How can you attest to my long track record of bad deeds if you are new to the website?

The way to refute my unfounded claims is to refute them, which you have endeavored to do. Then was my turn to respond, which I have, so now it is your turn . Please do so and stop all this ad hominem.

I have been thinking that the charge that I made that you created strawman was not quite accurate. The problem is that you do not understand the nature of predation. Predation - prey is symbiosis in that culls the herd. It prevents the herd from growing so large that Malthus would be right and there is not enough food for all. Also of course Survival of the fittest is intraspecies conflict, while coevolution based on predation is interspecies.

I understand that the discussions can get a little rough. I warned you that I am not “a nice guy.” If you can not take it, then it would be best to leave. .

“it would be best to leave.”

No, Roger. Your views are simply irrelevant to science. As a non-scientist, that shouldn’t surprise you.

Well now @Gregory who made you the all-knowing authority?

[quote=“Peter, post:132, topic:44348”]
I did not say that lives lived or still living are in reality pointless or meaningless. Learn to tell the difference between talking about how one interprets reality and what reality is.

You say that Reality is apparently cruel, empty, and a struggle, So what is it if it is not harsh?
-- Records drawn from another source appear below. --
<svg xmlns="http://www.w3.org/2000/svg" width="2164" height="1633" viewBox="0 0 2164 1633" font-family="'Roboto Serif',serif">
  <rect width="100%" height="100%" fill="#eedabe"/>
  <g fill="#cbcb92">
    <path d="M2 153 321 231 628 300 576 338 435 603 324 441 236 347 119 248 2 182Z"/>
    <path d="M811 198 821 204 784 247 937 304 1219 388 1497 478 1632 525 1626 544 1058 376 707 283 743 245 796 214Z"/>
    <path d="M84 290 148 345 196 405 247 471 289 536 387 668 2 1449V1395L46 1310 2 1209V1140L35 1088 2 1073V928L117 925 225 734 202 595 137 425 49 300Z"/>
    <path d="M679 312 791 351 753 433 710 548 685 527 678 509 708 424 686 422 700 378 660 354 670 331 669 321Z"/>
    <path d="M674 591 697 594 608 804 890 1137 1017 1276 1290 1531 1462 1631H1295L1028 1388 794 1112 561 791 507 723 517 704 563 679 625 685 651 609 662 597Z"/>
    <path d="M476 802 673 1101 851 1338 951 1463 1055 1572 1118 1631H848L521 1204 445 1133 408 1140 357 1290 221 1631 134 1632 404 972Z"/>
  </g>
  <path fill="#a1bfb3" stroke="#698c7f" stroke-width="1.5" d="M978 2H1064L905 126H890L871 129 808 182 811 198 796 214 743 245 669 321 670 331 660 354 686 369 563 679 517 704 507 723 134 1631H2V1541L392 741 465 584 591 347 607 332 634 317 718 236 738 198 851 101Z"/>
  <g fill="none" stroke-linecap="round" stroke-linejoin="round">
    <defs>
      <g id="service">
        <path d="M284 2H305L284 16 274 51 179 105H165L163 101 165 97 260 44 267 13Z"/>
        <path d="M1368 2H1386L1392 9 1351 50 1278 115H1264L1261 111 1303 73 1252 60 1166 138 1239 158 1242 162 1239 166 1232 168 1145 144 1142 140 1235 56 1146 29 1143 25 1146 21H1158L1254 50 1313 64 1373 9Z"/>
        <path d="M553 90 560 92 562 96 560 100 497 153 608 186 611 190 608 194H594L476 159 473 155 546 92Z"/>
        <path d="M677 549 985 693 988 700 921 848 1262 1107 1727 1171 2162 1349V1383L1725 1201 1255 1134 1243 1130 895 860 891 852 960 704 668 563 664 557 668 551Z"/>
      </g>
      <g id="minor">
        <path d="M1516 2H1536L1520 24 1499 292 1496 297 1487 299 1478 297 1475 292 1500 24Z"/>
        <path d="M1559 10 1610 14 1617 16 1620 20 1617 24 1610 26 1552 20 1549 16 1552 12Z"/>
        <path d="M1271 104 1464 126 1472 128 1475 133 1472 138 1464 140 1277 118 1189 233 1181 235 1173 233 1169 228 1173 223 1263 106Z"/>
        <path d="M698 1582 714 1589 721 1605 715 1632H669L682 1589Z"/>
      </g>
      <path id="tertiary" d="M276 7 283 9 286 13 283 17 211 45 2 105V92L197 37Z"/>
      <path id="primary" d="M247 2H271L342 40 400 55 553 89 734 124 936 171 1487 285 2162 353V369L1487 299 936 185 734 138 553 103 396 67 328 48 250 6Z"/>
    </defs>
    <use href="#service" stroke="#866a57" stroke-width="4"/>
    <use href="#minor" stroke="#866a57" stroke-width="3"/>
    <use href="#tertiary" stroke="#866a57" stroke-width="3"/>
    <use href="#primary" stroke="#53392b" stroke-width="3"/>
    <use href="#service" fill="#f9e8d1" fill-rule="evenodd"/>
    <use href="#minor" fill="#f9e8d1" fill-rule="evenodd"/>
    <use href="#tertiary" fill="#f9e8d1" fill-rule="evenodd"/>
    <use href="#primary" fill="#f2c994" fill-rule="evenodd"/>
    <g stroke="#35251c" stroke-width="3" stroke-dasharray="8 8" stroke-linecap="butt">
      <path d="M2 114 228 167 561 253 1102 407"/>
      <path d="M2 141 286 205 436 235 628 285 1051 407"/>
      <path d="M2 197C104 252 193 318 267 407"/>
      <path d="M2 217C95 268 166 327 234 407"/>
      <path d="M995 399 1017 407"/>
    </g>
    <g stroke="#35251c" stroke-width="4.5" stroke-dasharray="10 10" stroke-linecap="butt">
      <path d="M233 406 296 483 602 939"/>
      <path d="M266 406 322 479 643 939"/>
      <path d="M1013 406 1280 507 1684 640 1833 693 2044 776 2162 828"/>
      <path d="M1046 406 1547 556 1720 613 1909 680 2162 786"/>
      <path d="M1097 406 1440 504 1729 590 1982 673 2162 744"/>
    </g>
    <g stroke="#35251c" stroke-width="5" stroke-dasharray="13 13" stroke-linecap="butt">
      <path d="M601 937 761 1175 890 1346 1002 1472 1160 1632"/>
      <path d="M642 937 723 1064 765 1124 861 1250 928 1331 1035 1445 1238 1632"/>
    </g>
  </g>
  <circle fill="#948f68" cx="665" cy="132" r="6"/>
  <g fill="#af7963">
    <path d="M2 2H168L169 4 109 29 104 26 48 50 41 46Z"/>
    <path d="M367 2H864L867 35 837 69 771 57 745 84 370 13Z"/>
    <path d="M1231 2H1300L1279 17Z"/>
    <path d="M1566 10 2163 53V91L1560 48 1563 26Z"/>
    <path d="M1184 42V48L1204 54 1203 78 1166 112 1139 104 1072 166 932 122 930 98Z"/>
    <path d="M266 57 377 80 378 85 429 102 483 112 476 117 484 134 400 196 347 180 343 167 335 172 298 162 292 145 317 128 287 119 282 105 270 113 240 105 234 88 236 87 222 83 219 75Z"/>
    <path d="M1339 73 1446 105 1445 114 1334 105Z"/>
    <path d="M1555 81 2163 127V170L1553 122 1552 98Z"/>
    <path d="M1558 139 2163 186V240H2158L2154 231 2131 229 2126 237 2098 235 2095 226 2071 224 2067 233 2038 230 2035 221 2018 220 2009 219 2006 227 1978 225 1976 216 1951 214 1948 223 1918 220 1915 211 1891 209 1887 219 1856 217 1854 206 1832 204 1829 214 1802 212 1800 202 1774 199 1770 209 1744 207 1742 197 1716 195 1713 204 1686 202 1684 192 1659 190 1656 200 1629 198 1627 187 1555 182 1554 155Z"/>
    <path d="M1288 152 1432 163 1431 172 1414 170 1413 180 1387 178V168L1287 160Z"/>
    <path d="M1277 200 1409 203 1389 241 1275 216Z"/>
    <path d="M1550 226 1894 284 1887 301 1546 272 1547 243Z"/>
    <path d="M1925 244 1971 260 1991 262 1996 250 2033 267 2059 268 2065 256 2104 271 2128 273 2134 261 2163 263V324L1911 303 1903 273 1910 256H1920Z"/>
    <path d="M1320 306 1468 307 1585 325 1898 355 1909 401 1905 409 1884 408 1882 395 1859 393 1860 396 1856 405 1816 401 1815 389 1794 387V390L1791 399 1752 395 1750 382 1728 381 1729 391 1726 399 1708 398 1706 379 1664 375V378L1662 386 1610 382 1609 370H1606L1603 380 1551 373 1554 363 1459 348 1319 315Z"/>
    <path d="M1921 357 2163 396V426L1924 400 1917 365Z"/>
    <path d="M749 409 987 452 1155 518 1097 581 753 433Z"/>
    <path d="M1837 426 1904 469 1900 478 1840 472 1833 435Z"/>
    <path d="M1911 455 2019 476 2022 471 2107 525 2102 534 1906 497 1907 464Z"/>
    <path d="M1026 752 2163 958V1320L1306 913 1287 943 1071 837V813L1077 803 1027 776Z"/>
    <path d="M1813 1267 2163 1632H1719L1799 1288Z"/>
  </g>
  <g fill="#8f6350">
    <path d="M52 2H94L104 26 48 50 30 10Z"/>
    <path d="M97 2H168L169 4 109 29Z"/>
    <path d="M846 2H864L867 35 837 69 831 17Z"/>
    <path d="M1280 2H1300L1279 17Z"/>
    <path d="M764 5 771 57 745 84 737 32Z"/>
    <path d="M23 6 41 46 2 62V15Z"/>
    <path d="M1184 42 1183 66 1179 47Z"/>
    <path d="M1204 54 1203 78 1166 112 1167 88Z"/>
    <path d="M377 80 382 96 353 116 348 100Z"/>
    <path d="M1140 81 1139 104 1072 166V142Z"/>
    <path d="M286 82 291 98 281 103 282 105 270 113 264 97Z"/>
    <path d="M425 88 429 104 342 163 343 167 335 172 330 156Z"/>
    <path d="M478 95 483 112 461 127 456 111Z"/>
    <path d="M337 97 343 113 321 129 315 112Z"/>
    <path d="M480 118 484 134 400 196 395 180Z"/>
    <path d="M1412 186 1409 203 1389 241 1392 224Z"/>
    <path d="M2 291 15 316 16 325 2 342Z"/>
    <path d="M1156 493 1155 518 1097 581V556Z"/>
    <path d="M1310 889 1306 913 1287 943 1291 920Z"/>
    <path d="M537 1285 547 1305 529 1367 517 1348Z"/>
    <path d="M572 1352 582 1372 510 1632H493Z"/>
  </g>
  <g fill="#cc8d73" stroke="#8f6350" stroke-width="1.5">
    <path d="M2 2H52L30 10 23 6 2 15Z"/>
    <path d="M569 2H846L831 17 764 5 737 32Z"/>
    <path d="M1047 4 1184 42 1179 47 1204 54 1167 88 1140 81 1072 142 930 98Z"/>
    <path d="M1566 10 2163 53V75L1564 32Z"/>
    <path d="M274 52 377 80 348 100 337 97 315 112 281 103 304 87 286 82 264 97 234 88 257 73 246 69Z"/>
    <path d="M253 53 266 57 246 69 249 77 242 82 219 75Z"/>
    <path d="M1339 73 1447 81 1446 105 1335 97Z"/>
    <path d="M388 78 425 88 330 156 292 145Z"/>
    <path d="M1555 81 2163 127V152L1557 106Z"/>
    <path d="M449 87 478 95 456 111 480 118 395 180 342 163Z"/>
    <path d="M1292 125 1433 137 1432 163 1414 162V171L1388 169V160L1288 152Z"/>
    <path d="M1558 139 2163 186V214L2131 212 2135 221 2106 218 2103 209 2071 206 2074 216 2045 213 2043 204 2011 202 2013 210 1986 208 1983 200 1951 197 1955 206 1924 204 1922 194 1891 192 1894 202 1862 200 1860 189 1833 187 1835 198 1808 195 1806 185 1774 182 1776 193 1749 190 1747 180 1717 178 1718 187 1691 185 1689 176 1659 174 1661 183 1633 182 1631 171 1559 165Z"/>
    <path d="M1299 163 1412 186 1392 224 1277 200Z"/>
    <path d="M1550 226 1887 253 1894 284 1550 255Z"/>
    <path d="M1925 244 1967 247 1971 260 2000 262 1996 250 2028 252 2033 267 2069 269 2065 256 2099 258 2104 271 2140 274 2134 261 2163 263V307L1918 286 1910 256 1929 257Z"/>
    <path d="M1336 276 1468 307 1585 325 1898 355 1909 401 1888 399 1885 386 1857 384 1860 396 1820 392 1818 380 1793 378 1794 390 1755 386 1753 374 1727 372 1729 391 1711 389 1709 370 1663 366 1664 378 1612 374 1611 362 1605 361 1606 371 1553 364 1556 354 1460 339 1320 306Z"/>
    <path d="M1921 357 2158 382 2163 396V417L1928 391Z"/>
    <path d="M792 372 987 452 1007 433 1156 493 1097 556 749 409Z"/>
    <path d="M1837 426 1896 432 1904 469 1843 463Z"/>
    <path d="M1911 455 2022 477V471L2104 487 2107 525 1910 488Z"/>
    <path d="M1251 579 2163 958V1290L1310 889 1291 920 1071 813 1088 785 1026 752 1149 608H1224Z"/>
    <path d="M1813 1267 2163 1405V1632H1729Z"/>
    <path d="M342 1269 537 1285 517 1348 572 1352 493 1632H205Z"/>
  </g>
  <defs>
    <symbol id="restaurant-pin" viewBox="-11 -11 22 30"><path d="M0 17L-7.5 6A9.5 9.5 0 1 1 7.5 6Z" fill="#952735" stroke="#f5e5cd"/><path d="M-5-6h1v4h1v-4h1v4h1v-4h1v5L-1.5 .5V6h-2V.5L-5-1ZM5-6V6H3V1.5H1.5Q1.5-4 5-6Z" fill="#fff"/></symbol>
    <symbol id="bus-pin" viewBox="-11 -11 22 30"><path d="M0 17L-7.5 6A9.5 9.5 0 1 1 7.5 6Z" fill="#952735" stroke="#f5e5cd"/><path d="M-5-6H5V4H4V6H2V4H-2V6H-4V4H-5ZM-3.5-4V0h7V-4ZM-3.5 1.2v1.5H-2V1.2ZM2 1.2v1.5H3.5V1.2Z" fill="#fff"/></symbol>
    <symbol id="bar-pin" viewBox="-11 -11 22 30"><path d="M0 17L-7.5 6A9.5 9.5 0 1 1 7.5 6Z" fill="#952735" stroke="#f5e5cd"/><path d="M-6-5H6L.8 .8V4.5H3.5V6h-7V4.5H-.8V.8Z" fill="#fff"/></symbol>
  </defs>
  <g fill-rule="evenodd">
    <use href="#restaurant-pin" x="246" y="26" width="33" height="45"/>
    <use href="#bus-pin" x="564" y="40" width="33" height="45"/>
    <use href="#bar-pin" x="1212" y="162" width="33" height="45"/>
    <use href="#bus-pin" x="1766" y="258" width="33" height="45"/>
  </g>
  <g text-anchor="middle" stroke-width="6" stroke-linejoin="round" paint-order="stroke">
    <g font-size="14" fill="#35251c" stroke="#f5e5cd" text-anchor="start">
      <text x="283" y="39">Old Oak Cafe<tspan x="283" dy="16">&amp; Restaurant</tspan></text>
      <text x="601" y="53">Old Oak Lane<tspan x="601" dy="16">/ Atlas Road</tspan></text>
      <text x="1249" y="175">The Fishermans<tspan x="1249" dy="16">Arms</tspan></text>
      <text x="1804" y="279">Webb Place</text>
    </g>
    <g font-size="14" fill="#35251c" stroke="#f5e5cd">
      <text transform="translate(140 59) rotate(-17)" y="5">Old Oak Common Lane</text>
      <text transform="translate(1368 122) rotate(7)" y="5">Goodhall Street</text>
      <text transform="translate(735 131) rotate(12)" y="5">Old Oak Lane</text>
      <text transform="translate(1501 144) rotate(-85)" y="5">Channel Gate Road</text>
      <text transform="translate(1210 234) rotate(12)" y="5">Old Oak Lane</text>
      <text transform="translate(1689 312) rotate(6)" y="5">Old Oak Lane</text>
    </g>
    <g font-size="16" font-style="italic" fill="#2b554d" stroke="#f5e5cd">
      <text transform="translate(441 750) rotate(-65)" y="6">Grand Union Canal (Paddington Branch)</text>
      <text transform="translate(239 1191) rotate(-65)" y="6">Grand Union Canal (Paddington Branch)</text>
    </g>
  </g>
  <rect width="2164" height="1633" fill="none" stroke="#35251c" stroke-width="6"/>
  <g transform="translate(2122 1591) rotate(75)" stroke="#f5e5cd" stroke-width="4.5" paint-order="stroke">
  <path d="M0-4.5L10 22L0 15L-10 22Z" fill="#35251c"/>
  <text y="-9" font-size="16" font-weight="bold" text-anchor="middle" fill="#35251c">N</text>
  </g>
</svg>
Not me, the record, Roger. Please stop looking at me. This is not about me. Your views as a non-scientist are and remain simply irrelevant to science. So that’s how I treat them, no matter how much you implore otherwise. Yours is the kind of resume that is easy to know what to do with when it comes across the recruiter’s desk: Is the candidate qualified to pontificate about ecology due to scientific experience and knowledge, yes or no?